### AIM
Extend the passage below about the Bangalore neighborhood of Rajarajeshwari Nagar, starting right after its final sentence.

### SELECTED TEXT

⟨

Rajarajeshwari Nagar, officially Rajarajeshwari Nagara is a residential neighborhood in Bangalore, Karnataka, India. It is located in the southwestern part of Bangalore along the Mysore Road, with Nagarbhavi and the Bangalore University to the north and north west and Kengeri to the south west. There is a prominent arch shaped structure on Mysore Road which serves as the most popular entrance to this locality.

The area was named after Jnanakshi Rajarajeshwari Temple which is located in the Rajarajeshwari Nagar. The locality has plenty of greenery and has contributed to many rallies and protests regarding the nature. Ideal Homes, BEML Layout, BHEL Layout, Krishna Garden, Halagevaderahalli, Kenchenahalli, Pattanagere, Gattigere, Channasandra and Ganakal are some of the sublocalities within Rajarajeshwari Nagar.

Culture
The Karnataka Chitrakala Parishath is set to open a 14-acre campus in Rajarajeshwari Nagar by 2020.

⟩

### COLLECTED DATA

⟨

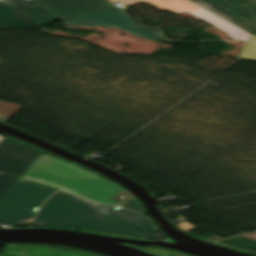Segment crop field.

⟩

### ANSWER TO THE EXERCISE
The neighbourhood is known for its vigilance against garbage dumping. Residents of the locality have formed a volunteer group called "Swachh RR Nagar" to clear garbage from public places in the area. In 2019, BBMP installed CCTV cameras in the locality to monitor and curb garbage dumping.

Residents of RR Nagar also ensure that the ban on plastic is enforced in the neighbourhood by donating paper covers and cloth bags to vendors. The locality reportedly became "plastic-free" in mid 2019.

Global Village Tech Park 

The Global Village Tech Park, spread over 120 acres, is located in Rajarajeshwari Nagar. A number of companies' offices are present in the Park. The headquarters of IT services firm Mindtree is also located there.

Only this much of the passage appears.